:: Extracted text ::

A release of tension
Dysfunctional characters fill his fiction, but there’s more to art than just suffering, Gerard Woodward tells Lesley McDowell
Gerard Woodward had been a struggling poet for 10 years when his big break came. And what gave him his breakthrough was a no-holds-barred novel about a dysfunctional family – based almost entirely on his own problematic, disturbing, family upbringing. August came out in 2001 and was short-listed for a slew of prizes, before winning the coveted Whitbread First Novel Award. And it was just the beginning – of the revelations, and of the prizes.
Today, seven years and three novels later, Woodward can relax and tell me, in his gentle, considered tone, that “nobody came out of (the novels) looking bad.” Most of the main characters in the novel trilogy – which comprises August, I’ll Go to Bed at Noon (shortlisted for the 2004 Booker prize) and A Curious Earth – are not alive any more, but he insists his brothers and sisters are all very good about it and have mostly been positive.
Was revelation a catharsis for him? “It was cathartic, in a way,” Woodward says. “The reason I started was really because the memories were going around in my mind and getting me down – until I started writing it all, until it had been processed. Now it’s not pinging round my mind any more.”

:::
:: Given data ::

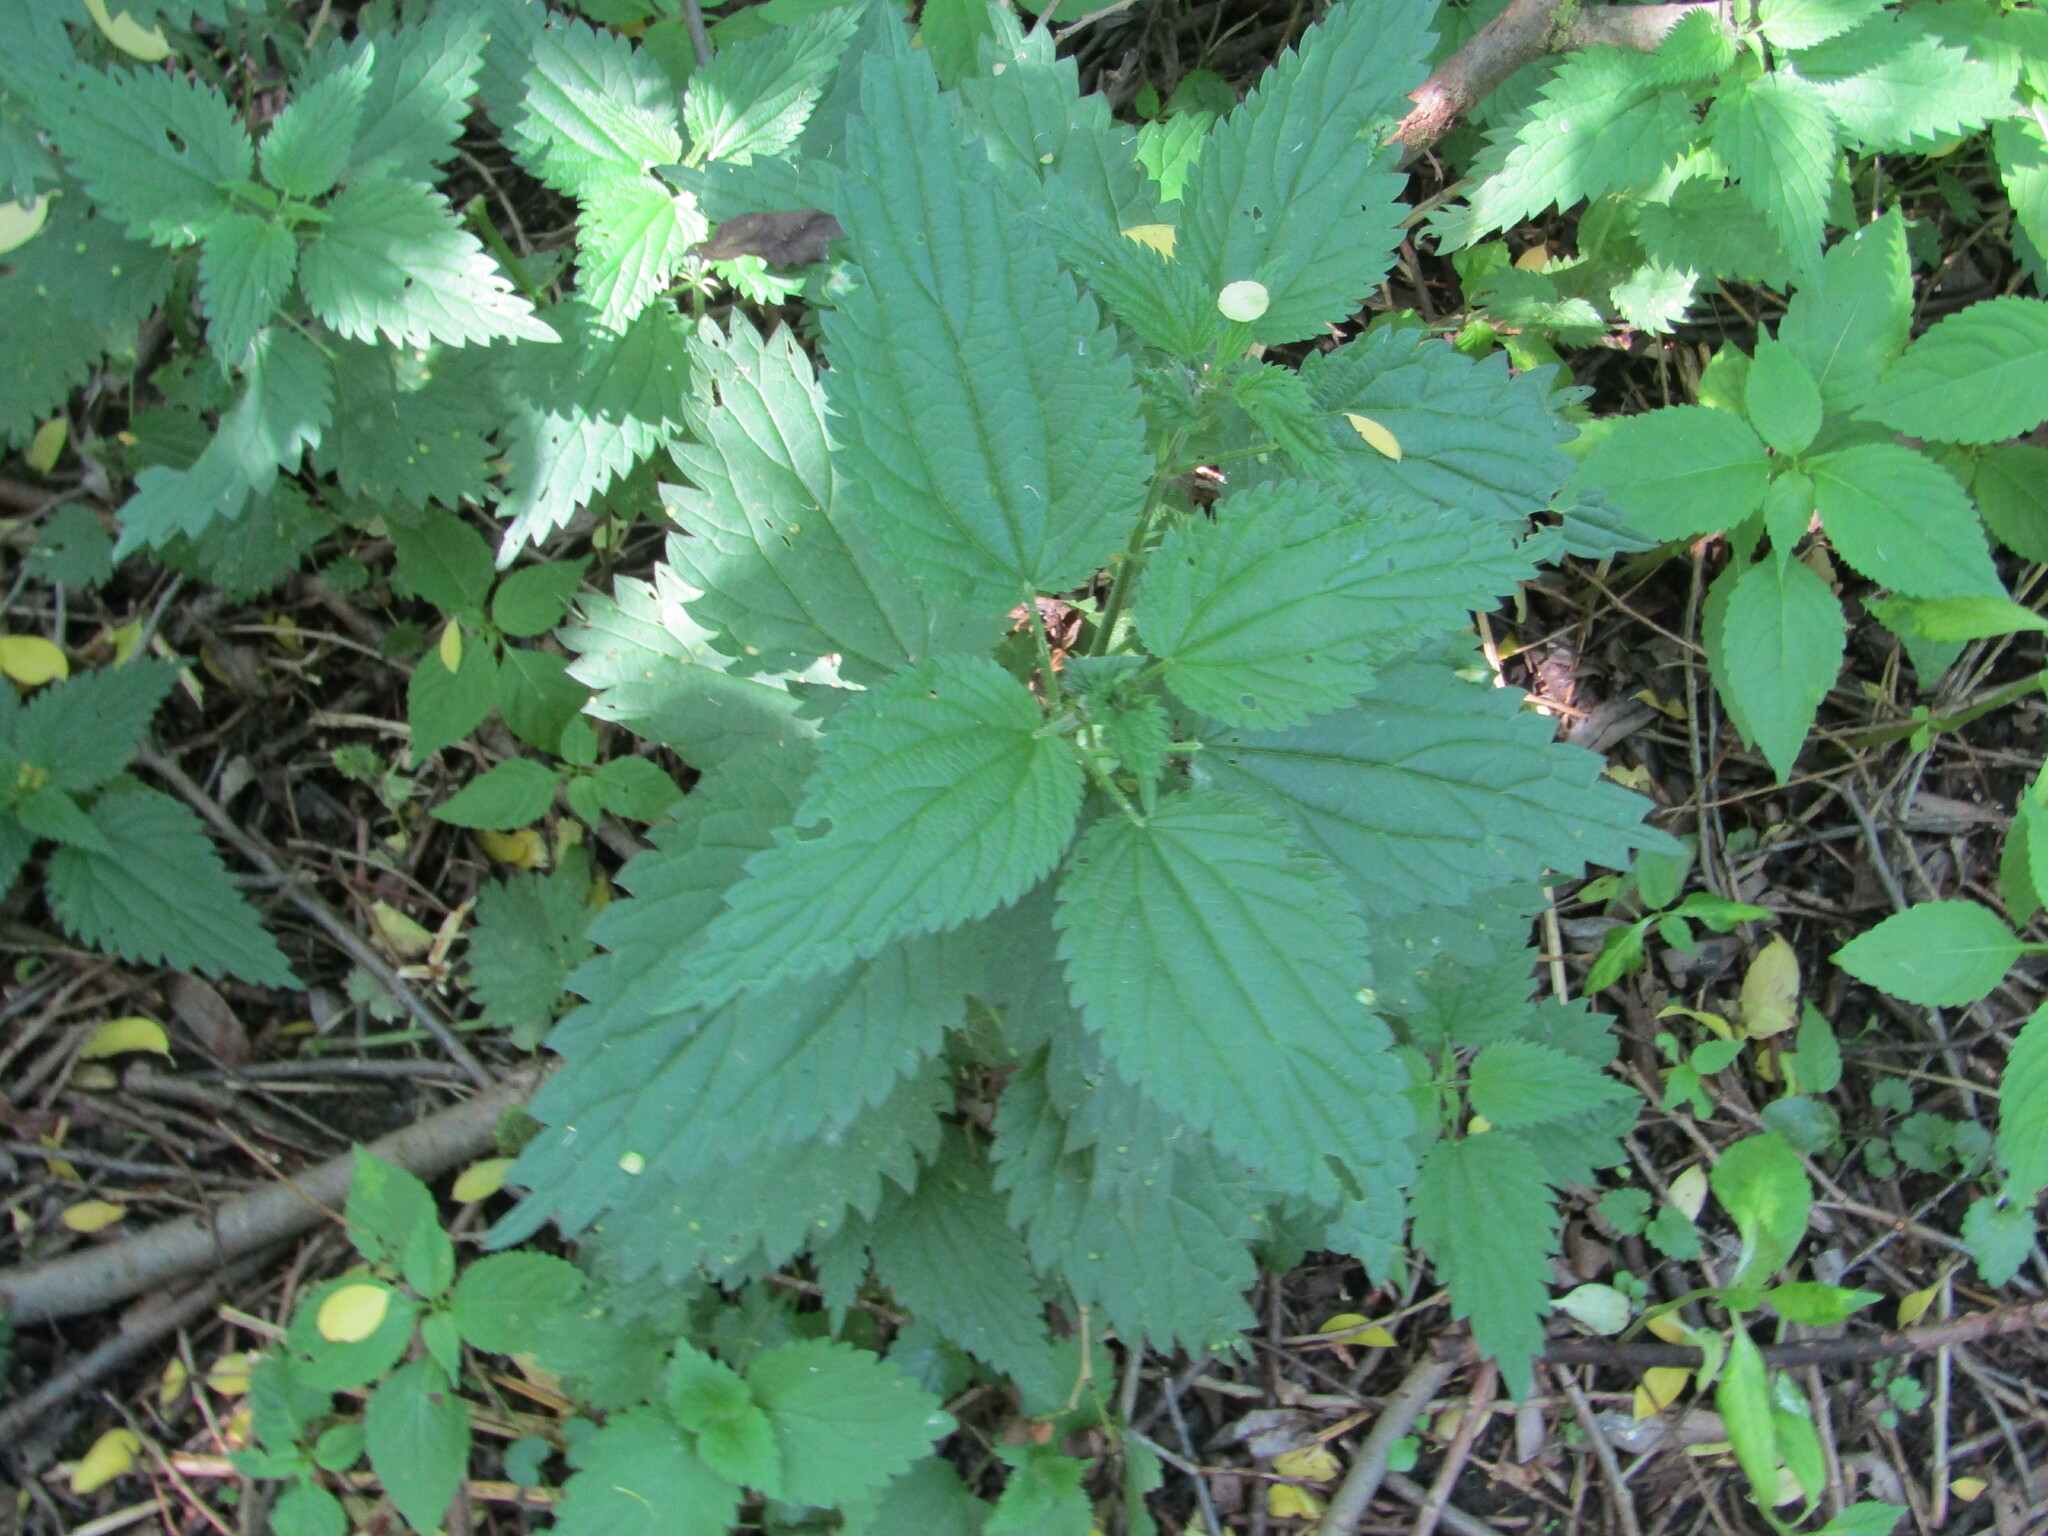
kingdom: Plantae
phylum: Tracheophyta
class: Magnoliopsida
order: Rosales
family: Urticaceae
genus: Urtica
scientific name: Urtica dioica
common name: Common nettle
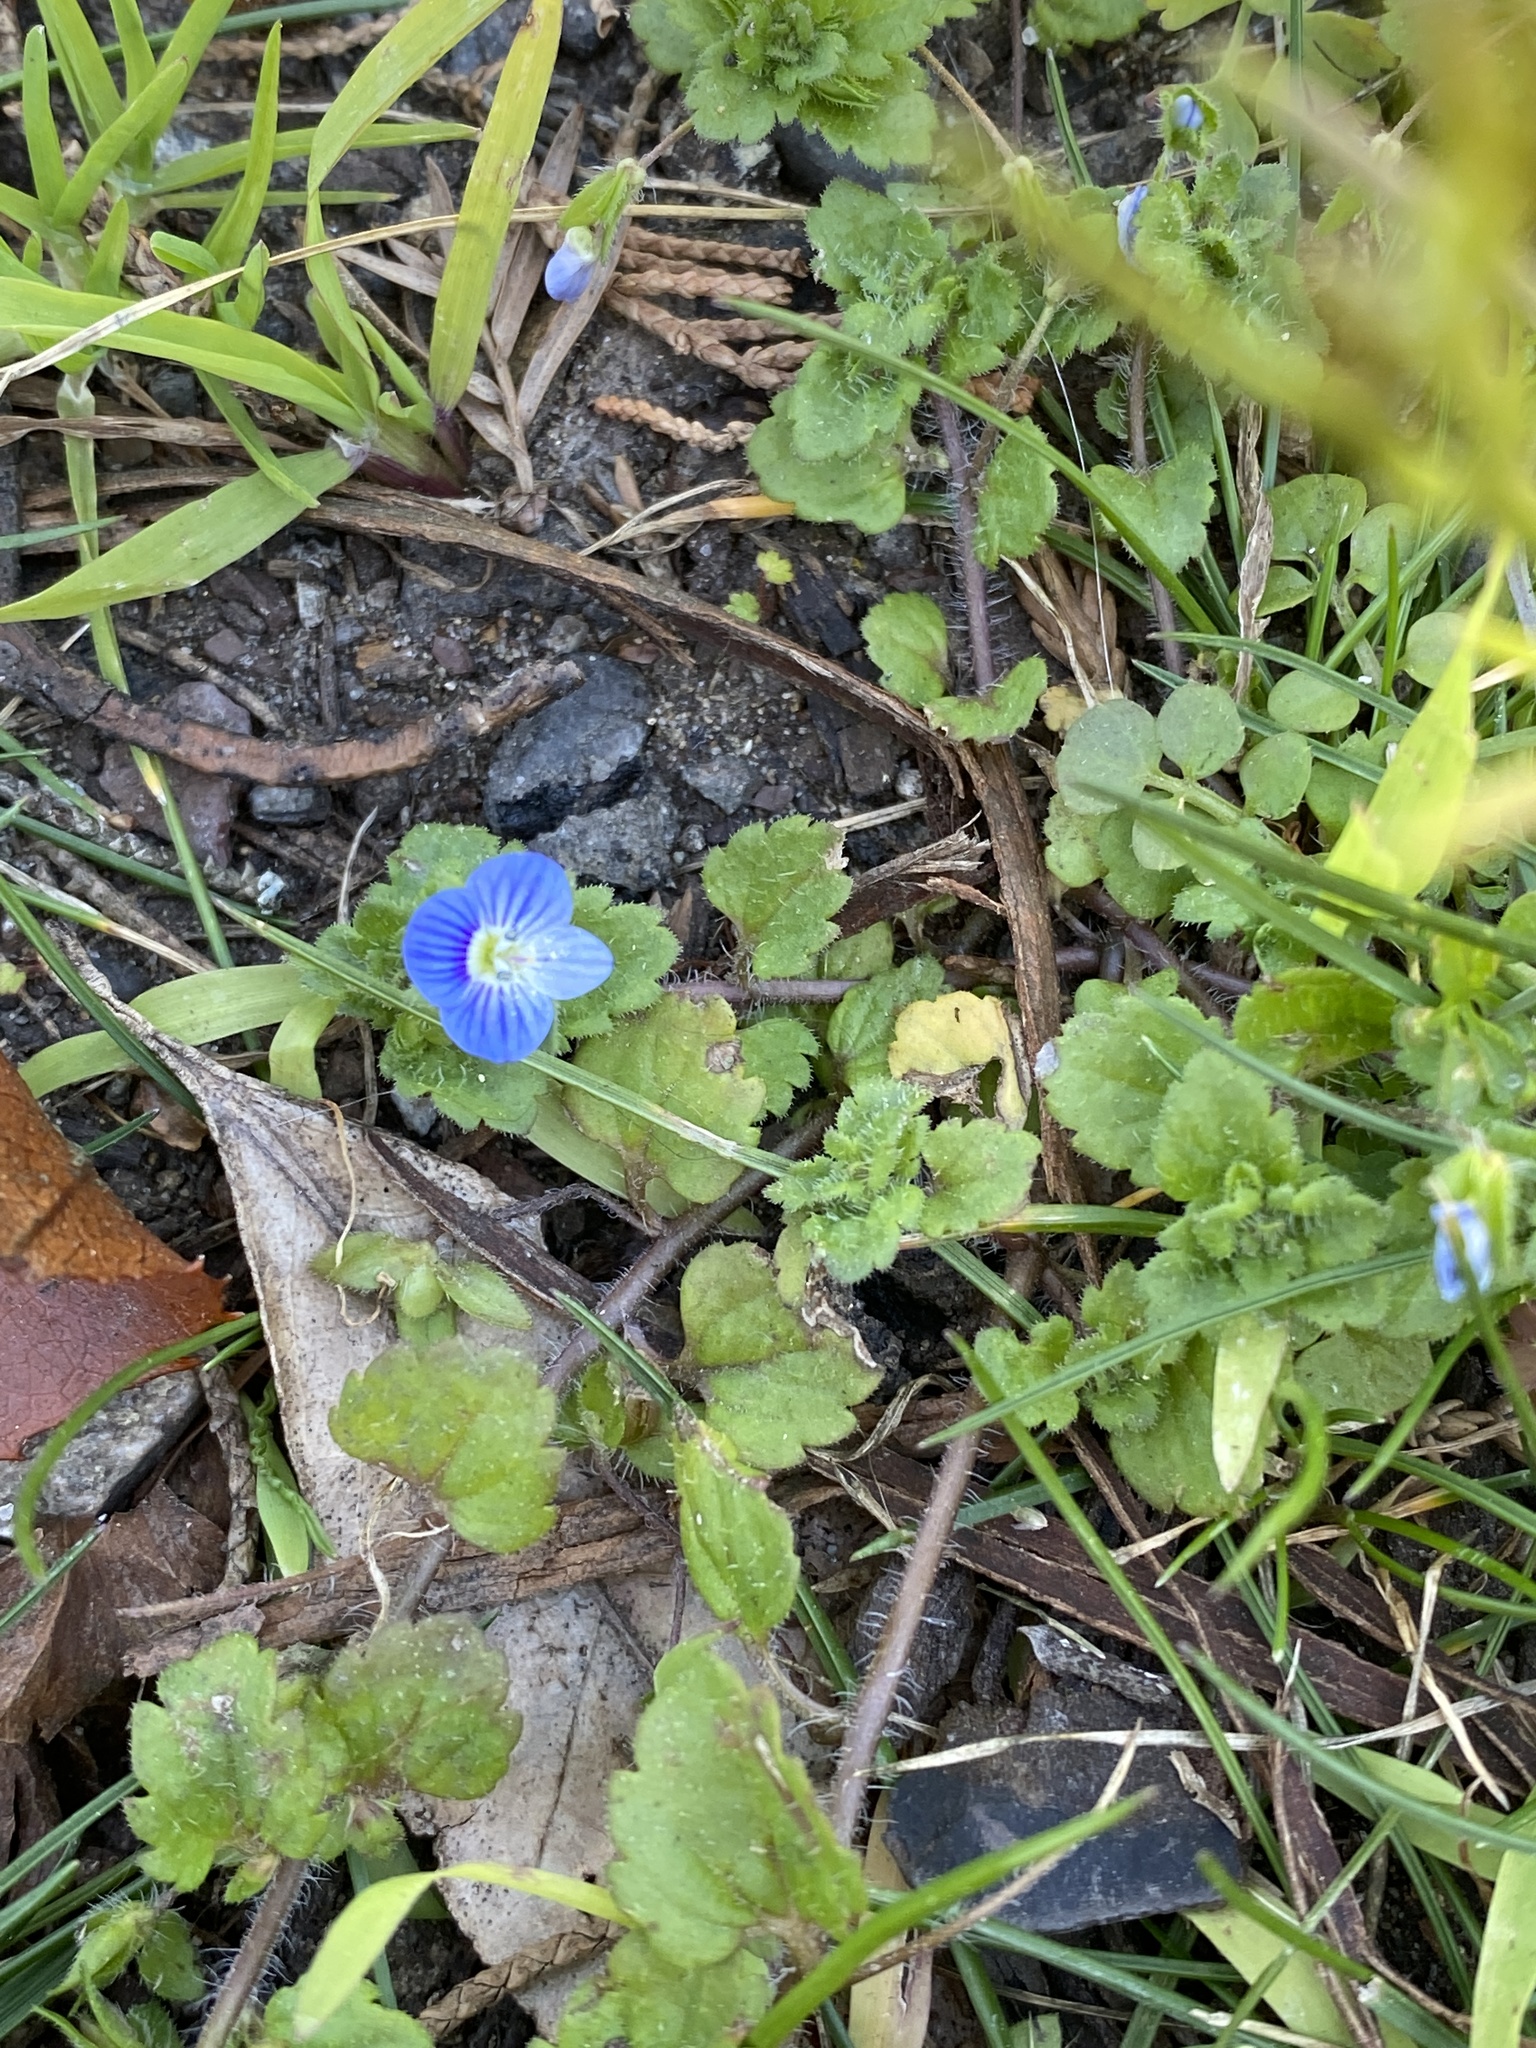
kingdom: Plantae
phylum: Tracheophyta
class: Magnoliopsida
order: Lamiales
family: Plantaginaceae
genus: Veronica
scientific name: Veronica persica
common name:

:::

Name the novels that the article about Gerard Woodward lists as making up his trilogy. The records have no connection to the text.

Response to this task:
August
I'll Go to Bed at Noon
A Curious Earth